La liberté individuelle implique de disposer de son propre corps, ce d’autant plus que le corps est le lieu initial et final de l’individu social et juridique. Il n’y a pas de responsabilité juridique et sociale sans liberté d’action incarnée dans le corps. Comment résoudre cette contradiction: interdire au nom d’une morale - pour autant que la morale relève de l’Etat laïque, ce qui est une contradiction supplémentaire et dangereuse car intrusive et décisionnaire de la vie des individus - ou laisser chacun faire ce qu’il veut de son corps, y compris dans le domaine de la reproduction, au nom de la liberté fondamentale des sociétés libérales ancrées sur le contrat et la libre disposition de soi-même?

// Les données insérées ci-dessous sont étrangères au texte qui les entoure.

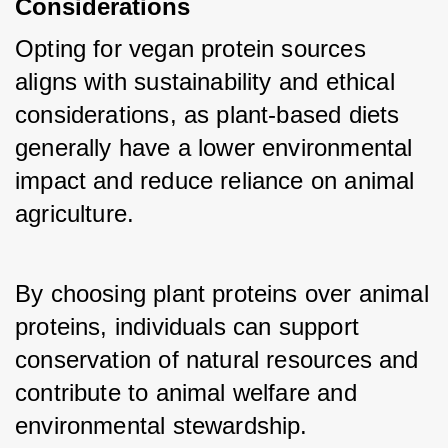
Considerations
Opting for vegan protein sources 
aligns with sustainability and ethical 
considerations, as plant-based diets 
generally have a lower environmental 
impact and reduce reliance on animal 
agriculture. 
By choosing plant proteins over animal 
proteins, individuals can support 
conservation of natural resources and 
contribute to animal welfare and 
environmental stewardship.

Faut-il donner à l’Etat le droit de penser notre vie? On pourrait répondre à cela qu’en condamnant le vol ou l’assassinat, l’Etat le fait déjà et impose des valeurs morales. Je n’en suis pas certain. La morale est enseignée par la famille, par la nature, par la religion ou toute forme de philosophie éthique. L’Etat, en punissant, ne fait qu’administrer les conséquences d’une entorse à la morale. Il ne fait que séculariser la morale. Il n’est pas la source de la morale, ce d’autant moins qu’en société de démocratie libérale le politique et l’alternance dominent le religieux et le philosophique. Imaginer que l’Etat détermine la morale c’est donner à celle-ci une dimension très relative puisque dépendante de chaque mouvance politique qui accède au pouvoir.
La question de considérer la GPA comme un libre échange de service limité au cadre privé, ou de l’encadrer et de l’interdire par intervention étatiste, reste pour moi ouverte. Je ne dispose pas de synthèse, actuellement, pour résoudre cette contradiction entre la liberté individuelle et la légitimité de l’intervention de l’Etat. Pour moi qui aime penser en ET/ET, je n'arrive pas ici plus loin que le OU/OU.
La liberté à disposer de soi et d’échanger des services est une chose. La préservation de la filiation, de l’identité et de l’intégrité comme rempart contre la marchandisation en est une autre. Je ne partage pas la croyance moderne que l’humain est avant tout redevable d'une construction sociale. Le corps, et son origine biologique, me semble être un ancrage fondamental. Cette vision plus anthropologique que morale pourrait-elle tenir lieu de synthèse?